ASSIGNMENT =
Could you rewrite the material below, changing every "chart" to "graph" and leaving everything else untouched? Leave the pictures out of your answer.

#### EXERCISE INPUT

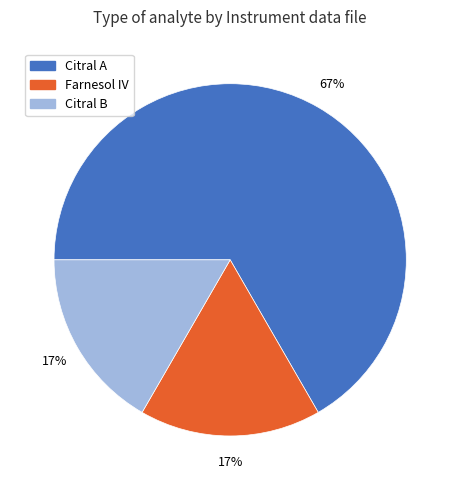

Does any single category account for the majority?

Yes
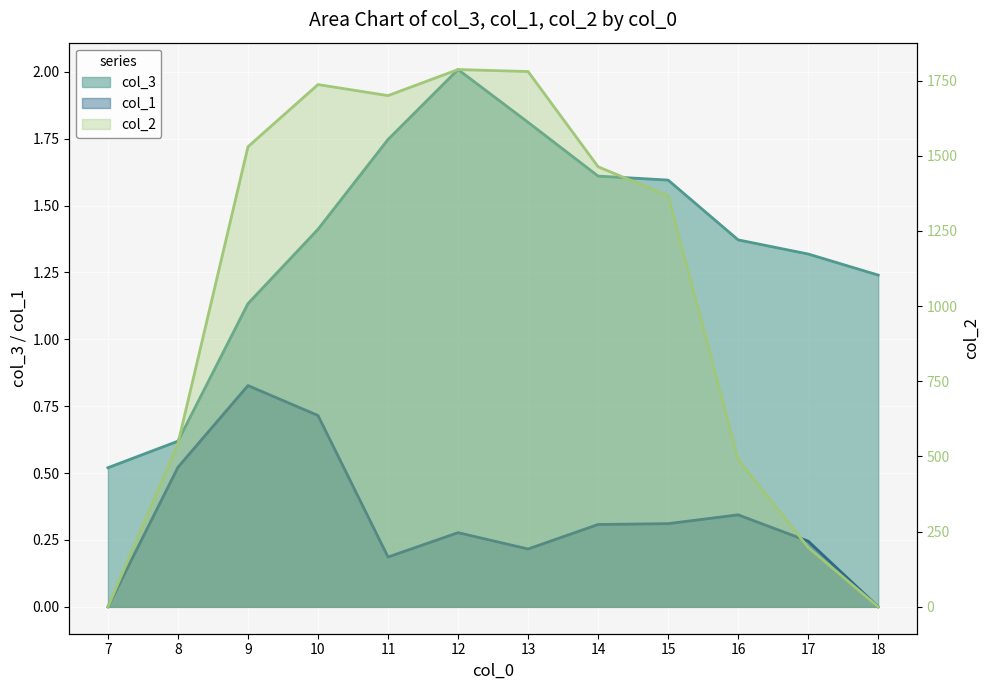

Reading left to right, what are all the values shown in this chart?

col_3: 0.5	0.6	1.1	1.4	1.7	2.0	1.8	1.6	1.6	1.4	1.3	1.2
col_1: 0.0	0.5	0.8	0.7	0.2	0.3	0.2	0.3	0.3	0.3	0.2	0.0
col_2: 0.0	543.3	1530.0	1736.7	1700.0	1786.7	1780.0	1463.3	1366.7	490.0	197.7	0.0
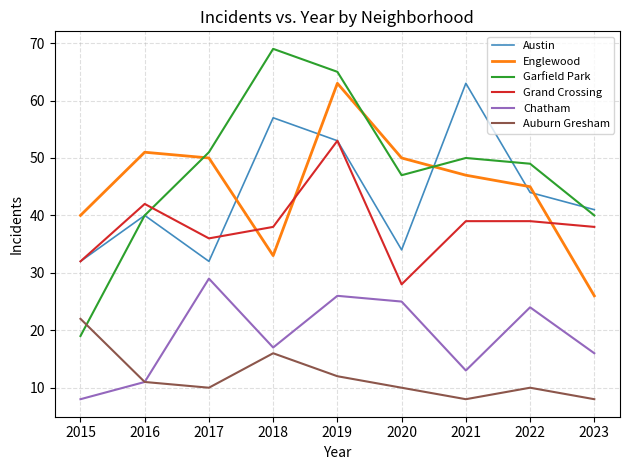

Which series has the widest spread of values?

Garfield Park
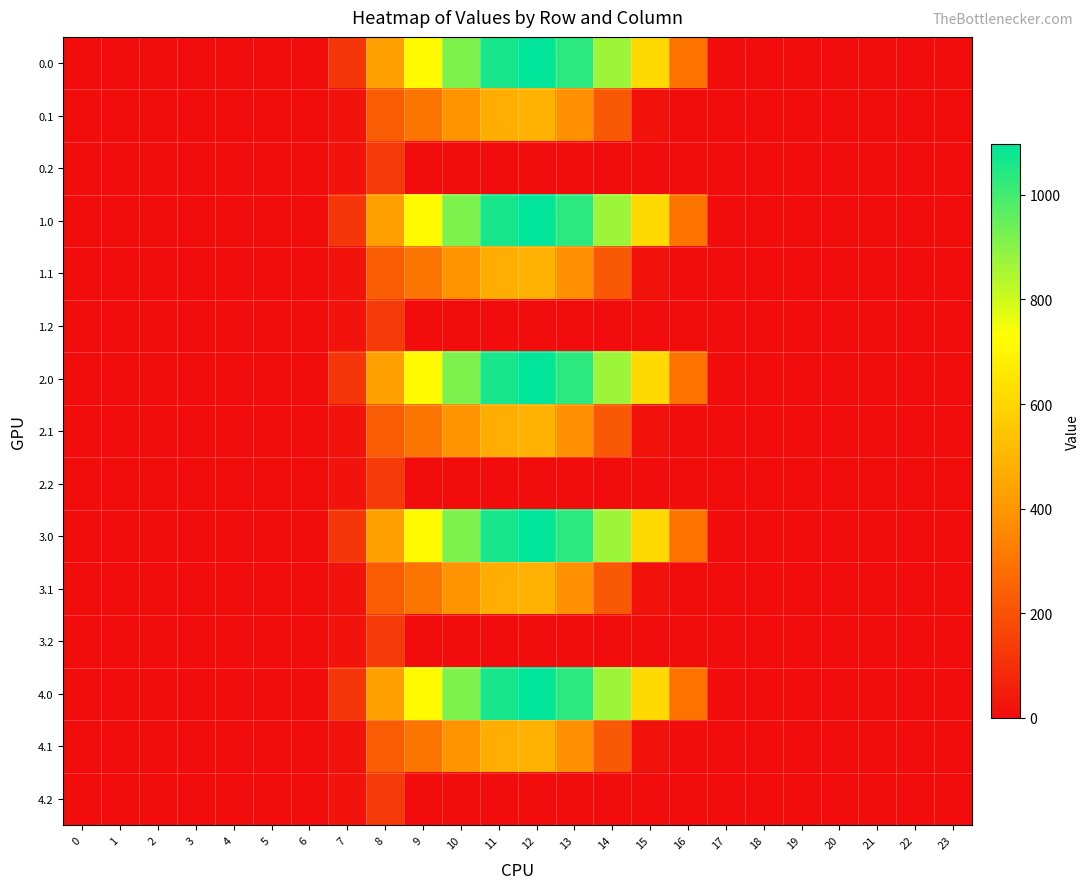

How many categories are shown in the chart?

24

########

EXERCISE RESPONSE =
Does any single category account for the majority?

Yes

Reading left to right, what are all the values shown in this graph?

col_3: 0.5	0.6	1.1	1.4	1.7	2.0	1.8	1.6	1.6	1.4	1.3	1.2
col_1: 0.0	0.5	0.8	0.7	0.2	0.3	0.2	0.3	0.3	0.3	0.2	0.0
col_2: 0.0	543.3	1530.0	1736.7	1700.0	1786.7	1780.0	1463.3	1366.7	490.0	197.7	0.0

Which series has the widest spread of values?

Garfield Park

How many categories are shown in the graph?

24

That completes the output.